Strengths and limitations

This study is one of the few in Greece that delves into the relationship between IA and lifestyle/behavioral risk factors among adolescents. Our findings highlight the significant relationship of IA with other daily habits and behaviors. Nevertheless, given the nature of the study, response bias may have occurred due to the use of self-reported measures, although some of these were minimized by the anonymous completion of the study sheet. Using clinical interviews instead of or in addition to self-report questionnaires, would address the limitations of screening measures and ensure equal emphasis on addiction symptoms. Additionally, they would give students the chance to clarify the meaning of questions before providing an answer. However, for similar large research design studies, issues of feasibility and implementation do not allow extensive person-to-person investigation. Secondly, there is a possibility of selection bias; only adolescents who completed questionnaires were included, without researchers knowing why others did not respond or could respond. Also, the impact of the pandemic period, prevalence of social media usage, substitution of face-to-face social relations with digital ones, and collective attitude trends require further research, at a local level.

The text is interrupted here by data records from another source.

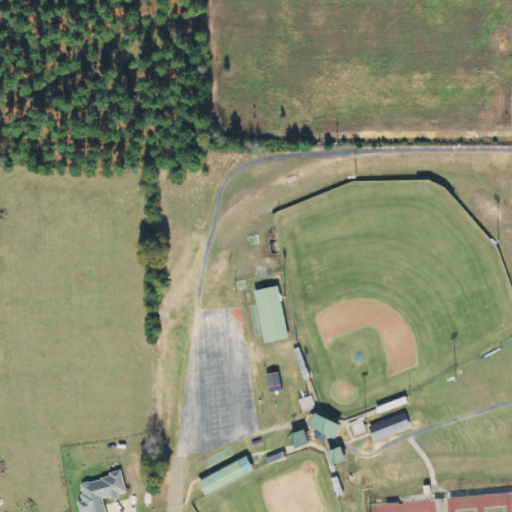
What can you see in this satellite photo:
road: (294, 154)
park: (386, 288)
building: (271, 313)
building: (274, 315)
park: (330, 326)
road: (195, 380)
parking lot: (214, 382)
building: (273, 382)
road: (237, 418)
building: (391, 426)
building: (329, 427)
building: (381, 428)
building: (303, 438)
road: (376, 450)
building: (340, 456)
road: (425, 461)
building: (228, 475)
building: (221, 477)
park: (276, 488)
building: (102, 492)
road: (440, 492)
building: (442, 504)
park: (491, 507)
park: (463, 509)
park: (418, 511)
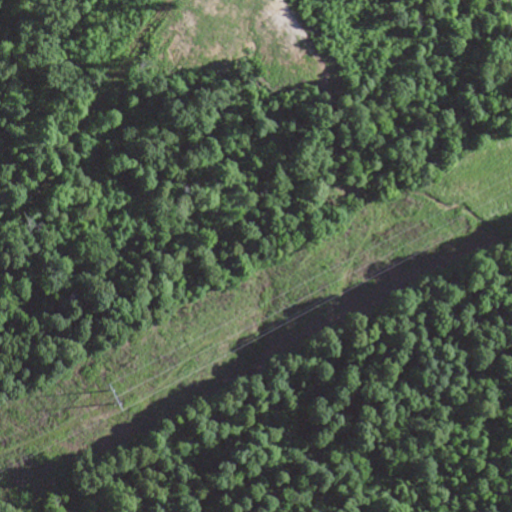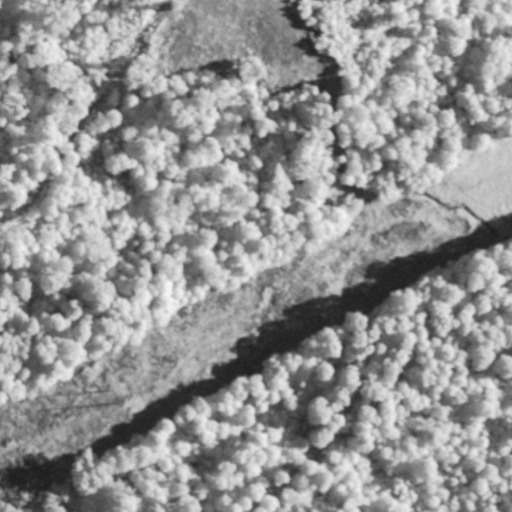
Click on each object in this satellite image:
power tower: (106, 398)
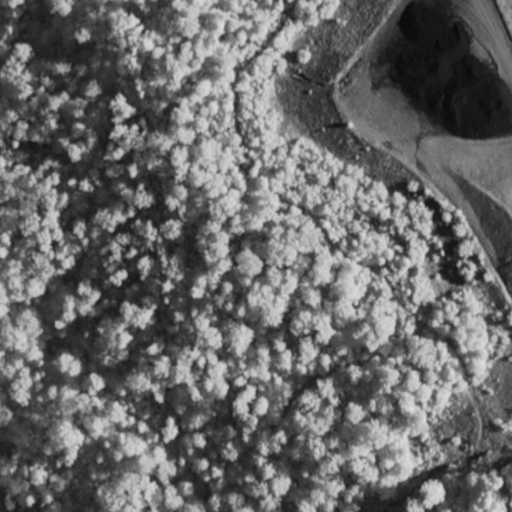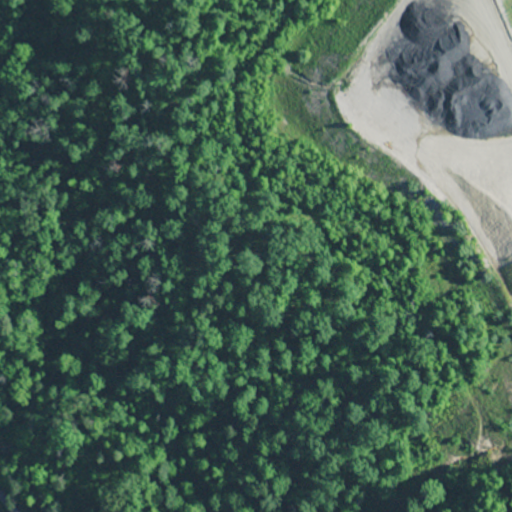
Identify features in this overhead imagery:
road: (6, 503)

By skipping five questions from IAT, data comparison with other studies will be relative and this is another study limitation. During the study design preparation, these five items were perceived as not smoothly applicable for this study. There was no intention by the authors to suggest that the current version is another option for research in general. Additionally and based on the UCLA scale and current results, it is noted that meanings of loneliness may differ across generation.

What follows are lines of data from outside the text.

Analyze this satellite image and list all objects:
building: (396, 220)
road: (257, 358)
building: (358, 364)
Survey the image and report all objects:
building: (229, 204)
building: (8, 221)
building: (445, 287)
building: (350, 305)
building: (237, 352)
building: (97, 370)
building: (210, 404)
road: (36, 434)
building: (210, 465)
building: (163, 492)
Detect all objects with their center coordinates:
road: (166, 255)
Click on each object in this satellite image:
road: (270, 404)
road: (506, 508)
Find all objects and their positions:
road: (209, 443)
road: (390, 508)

Other limitations included general study questions constraining the depth of the interpretations. Information on the technological or learning skills of the adolescents was not collected. Such factors might have provided more elaborate explanations. Admittedly, while the relatively large number of participants and the recruitment of students from different school units involve some representativeness, sample heterogeneity may further limit any generalizability attempt. The collection of data on perceptions of high school students about IA and their daily habits and lifestyle choices might shed more light on the issue through a different perspective or methodology. Future qualitative research may enlighten phenomena of internet use and daily behaviors, by investigating aspects of causality or synergism.

CONCLUSIONS

This research contributes to the expanding literature on the subject on IA by identifying key behavioral, psychological, and demographic factors associated with IA in adolescents. The findings emphasize the shaping of a behavioral profile in which ΙΑ could lead to poor sleep quality, inadequate nutrition, lack of physical activity, and psychological strain. This underscores the urgent need for public health interventions to raise awareness among policymakers, the scientific community, and the academic field. Any prevention policy should be an integral part of health promotion discussion for the soon-to-be young adults and an emerging public health priority. Promoting the mental and social well-being of adolescents, encouraging healthy lifestyles, ensuring safe and responsible internet use, developing real social and self-efficacy skills, and preventing IA are crucial goals for safeguarding the health of future adults.